Fig 2. Representative SEM images of the scaffold bony layer.

Ultrastructural details of the bony layer are reported with three different magnification 30x, 50x and 150x.

Fig 3. Biocompatibility of biomimetic scaffold.

Haematoxylin and eosin staining of empty scaffolds maintained for 8 weeks in expansion (a) or osteogenic medium (f) and of hADSCs seeded scaffolds (b-e, g-l) maintained in the same media for 1, 2, 4 and 8 weeks, magnification 10x. (k) Graphical representation of cell count at 1, 2, 4 and 8 weeks of culture in expansion (light bars) and osteogenic medium (dark bars). Two-way ANOVA p values are reported. Symbols above bars indicate statistically significant differences (p<0.05) in the Tukey HSD post-hoc tests: 1 indicates differences with the 1 week group (same medium), 2 indicates differences with the 2 weeks group (same medium), 3 indicates differences with the 4 weeks group (same medium), 4 indicates differences with the 8 weeks group (same medium) and * indicates differences in osteogenic vs expansion medium groups (same time-points). Three independently isolated hADSC samples have been used for each time-point.

Fig 4. Matrix mineralization during osteogenesis.

Alizarin Red S staining of empty scaffolds maintained for 8 weeks in expansion (a) or osteogenic medium (f) and of hADSCs seeded scaffolds (b-e, g-j) maintained in the same media for 1, 2, 4 and 8 weeks, magnification 2.5x. (k) Graphical representation of Alizarin Red S staining resulting optical density at 1, 2, 4 and 8 weeks of culture in expansion (light bars) and osteogenic medium (dark bars) and of empty scaffolds at 8 weeks. Two-way ANOVA p values are reported.
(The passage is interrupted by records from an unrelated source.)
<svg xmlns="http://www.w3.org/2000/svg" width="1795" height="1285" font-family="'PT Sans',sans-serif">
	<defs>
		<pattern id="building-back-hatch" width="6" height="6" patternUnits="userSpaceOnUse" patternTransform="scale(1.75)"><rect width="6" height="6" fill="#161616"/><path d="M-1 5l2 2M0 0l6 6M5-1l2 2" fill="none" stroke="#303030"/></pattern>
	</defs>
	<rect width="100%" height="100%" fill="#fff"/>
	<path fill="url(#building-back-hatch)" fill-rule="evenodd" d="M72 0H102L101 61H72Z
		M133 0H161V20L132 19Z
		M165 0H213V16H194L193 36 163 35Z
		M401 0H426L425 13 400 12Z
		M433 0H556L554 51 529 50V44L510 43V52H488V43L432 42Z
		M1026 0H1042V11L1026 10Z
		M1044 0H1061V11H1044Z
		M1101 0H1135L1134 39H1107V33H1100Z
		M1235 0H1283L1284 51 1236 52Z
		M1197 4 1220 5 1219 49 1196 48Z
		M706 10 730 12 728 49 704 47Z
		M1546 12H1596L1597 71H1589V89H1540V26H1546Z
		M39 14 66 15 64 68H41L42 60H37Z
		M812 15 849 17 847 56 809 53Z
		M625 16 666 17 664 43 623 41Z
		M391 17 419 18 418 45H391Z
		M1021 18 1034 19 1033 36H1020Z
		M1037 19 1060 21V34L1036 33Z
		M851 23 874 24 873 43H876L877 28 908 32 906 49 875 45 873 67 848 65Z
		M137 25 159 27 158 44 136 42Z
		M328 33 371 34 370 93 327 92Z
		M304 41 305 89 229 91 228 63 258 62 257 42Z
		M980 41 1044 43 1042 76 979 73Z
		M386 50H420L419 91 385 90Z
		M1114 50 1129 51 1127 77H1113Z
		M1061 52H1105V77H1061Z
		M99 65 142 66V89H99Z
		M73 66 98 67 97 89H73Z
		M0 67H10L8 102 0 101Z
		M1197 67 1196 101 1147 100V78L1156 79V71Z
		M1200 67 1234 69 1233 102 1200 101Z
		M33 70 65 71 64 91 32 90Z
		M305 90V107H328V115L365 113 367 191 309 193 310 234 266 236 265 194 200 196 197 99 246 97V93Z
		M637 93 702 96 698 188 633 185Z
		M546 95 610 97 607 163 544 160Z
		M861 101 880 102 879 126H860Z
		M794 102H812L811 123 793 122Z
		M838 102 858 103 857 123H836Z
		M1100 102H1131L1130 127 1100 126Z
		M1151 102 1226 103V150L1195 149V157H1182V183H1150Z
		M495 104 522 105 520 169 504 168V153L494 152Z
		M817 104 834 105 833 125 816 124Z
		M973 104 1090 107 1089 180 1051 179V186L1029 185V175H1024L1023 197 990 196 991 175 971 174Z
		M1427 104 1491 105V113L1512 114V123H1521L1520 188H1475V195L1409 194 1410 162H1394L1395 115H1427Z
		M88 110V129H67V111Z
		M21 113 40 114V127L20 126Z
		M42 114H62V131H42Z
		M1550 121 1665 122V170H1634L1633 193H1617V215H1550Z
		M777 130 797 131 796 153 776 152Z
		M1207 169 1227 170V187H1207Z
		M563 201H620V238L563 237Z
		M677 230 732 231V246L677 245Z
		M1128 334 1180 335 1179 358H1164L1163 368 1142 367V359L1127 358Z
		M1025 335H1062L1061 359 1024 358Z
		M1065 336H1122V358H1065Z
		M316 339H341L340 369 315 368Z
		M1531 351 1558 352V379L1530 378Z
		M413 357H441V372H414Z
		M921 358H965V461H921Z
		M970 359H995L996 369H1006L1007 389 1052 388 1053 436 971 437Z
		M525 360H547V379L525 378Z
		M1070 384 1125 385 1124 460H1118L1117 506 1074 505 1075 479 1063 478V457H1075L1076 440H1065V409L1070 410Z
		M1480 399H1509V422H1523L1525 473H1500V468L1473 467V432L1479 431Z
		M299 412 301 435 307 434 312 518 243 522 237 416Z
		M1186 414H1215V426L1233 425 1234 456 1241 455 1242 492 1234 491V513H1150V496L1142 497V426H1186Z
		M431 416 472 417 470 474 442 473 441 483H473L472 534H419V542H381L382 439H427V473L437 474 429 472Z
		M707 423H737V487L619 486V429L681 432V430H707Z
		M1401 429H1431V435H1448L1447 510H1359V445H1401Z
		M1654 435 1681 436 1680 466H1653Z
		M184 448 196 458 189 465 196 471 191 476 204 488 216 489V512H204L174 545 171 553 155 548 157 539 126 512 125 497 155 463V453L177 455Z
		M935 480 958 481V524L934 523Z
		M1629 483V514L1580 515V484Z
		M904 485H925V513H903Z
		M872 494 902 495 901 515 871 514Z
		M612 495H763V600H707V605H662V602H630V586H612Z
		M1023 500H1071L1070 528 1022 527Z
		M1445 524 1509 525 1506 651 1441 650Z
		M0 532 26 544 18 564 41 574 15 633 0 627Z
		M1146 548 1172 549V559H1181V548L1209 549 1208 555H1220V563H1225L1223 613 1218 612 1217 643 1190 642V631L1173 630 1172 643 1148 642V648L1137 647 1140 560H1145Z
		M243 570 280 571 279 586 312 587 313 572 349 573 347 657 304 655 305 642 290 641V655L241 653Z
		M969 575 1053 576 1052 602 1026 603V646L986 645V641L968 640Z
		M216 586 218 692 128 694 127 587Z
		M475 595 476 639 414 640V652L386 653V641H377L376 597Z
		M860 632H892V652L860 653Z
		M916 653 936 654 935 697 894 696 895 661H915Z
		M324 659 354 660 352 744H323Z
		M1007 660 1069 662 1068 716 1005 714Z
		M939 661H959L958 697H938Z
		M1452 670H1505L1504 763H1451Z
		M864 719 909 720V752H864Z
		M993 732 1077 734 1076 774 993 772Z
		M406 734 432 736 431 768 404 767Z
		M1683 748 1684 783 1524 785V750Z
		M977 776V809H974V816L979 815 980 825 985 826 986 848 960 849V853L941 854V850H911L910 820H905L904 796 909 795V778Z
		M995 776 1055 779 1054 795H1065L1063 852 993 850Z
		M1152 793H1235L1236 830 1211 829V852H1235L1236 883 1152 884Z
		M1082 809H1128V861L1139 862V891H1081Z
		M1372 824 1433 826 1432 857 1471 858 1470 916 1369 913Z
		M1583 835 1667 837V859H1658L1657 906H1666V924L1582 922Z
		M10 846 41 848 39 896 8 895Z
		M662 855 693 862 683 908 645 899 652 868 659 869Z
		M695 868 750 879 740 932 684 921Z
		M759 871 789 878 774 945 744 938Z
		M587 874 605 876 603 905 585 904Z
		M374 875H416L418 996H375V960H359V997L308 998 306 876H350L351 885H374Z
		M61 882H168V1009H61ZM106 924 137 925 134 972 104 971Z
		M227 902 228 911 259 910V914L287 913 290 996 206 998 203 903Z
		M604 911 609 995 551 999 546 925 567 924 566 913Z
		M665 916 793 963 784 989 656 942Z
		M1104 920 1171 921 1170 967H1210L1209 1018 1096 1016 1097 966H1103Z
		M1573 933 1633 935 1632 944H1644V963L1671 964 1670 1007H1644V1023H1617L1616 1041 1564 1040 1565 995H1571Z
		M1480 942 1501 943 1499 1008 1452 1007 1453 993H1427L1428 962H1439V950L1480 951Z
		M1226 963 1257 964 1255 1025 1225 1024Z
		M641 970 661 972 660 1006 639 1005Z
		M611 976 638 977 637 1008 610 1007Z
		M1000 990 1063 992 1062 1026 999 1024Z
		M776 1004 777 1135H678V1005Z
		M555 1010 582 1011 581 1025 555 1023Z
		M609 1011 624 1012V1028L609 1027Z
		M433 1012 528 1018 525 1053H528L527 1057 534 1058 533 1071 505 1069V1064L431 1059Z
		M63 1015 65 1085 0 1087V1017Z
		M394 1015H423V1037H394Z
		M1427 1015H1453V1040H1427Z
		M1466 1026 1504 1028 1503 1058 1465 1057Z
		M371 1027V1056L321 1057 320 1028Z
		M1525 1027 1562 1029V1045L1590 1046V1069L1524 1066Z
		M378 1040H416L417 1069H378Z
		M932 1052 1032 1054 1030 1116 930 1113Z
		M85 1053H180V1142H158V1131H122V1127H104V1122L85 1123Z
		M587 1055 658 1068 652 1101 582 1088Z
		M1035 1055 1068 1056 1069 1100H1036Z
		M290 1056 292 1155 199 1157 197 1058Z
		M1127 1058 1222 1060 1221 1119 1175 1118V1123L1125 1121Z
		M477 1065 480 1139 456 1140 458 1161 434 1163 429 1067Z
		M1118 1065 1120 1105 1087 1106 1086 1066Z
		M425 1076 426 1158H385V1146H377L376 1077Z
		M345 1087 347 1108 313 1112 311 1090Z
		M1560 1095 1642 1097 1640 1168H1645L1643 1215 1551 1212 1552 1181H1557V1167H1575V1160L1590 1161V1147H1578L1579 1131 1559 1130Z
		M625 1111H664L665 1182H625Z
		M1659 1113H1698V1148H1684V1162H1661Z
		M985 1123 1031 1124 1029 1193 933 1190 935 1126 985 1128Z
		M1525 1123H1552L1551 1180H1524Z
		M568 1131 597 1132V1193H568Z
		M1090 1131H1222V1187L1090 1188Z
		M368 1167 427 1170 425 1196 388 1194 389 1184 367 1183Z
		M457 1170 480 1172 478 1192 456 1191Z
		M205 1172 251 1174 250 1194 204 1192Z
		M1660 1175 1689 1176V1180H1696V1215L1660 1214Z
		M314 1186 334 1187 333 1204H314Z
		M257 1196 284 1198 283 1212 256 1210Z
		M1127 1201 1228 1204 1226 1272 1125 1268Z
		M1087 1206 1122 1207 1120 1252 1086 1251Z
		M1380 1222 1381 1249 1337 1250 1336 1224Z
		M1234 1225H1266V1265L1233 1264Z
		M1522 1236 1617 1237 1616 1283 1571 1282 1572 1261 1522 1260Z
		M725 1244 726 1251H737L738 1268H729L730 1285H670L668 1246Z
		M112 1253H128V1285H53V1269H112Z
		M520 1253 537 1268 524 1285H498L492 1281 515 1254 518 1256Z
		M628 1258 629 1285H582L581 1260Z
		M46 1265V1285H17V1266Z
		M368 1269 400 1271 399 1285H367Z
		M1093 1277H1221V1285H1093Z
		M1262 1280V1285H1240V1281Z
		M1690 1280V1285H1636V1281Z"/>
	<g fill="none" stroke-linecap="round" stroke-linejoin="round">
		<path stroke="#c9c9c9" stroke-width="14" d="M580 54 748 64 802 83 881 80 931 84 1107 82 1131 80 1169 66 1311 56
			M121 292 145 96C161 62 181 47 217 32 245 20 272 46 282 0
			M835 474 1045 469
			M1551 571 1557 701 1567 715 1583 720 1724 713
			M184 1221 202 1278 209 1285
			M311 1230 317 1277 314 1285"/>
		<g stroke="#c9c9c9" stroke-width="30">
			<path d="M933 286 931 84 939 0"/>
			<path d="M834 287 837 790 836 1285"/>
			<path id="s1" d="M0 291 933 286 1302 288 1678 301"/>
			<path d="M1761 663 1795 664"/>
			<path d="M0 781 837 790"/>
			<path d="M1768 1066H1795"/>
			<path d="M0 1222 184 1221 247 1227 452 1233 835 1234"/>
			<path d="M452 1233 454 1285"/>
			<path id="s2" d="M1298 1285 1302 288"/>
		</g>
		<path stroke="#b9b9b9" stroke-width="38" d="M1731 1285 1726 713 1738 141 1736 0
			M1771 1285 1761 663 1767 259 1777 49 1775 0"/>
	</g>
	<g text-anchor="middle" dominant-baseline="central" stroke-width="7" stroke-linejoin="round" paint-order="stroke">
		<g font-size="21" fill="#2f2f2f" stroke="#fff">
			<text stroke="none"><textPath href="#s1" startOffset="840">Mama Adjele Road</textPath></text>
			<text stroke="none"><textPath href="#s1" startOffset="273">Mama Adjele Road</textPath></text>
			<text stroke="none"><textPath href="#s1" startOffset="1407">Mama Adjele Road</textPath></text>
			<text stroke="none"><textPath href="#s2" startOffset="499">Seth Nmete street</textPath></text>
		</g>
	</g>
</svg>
Symbols above bars indicate statistically significant differences (p<0.05) in the Tukey HSD post-hoc tests: 1 indicates differences with the empty scaffold group (same medium), 2 indicates differences with the 1 week group (same medium), 3 indicates differences with the 2 weeks group (same medium), 4 indicates differences with the 4 weeks group (same medium), 5 indicates differences with the 8 weeks group (same medium) and * indicates differences in osteogenic vs expansion medium groups (same time-points). Three independently isolated hADSC samples have been used for each time-point.

Fig 5. Expression of representative osteogenic markers.

Immunohistochemical analysis of representative osteogenic markers: (A) Osterix, (B) Osteopontin, (C) ALPL, (D) Osteonectin and (E) Osteocalcin, performed on hADSCs cultured on scaffolds either in expansion (a-d) or in osteogenic medium (e-h), at different time points (1, 2, 4 and 8 weeks), magnification 20x. (i) Average cellular positivity for osteogenic markers in both expansion (light bars) and osteogenic medium (dark bars). Two-way ANOVA p values are reported. Symbols above bars indicate statistically significant differences (p<0.05) in the Tukey HSD post-hoc tests: 1 indicates differences with the 1 week group (same medium), 2 indicates differences with the 2 weeks group (same medium), 3 indicates differences with the 4 weeks group (same medium), 4 indicates differences with the 8 weeks group (same medium) and * indicates differences in osteogenic vs expansion medium groups (same time-points). Three independently isolated hADSC samples have been used for each time-point.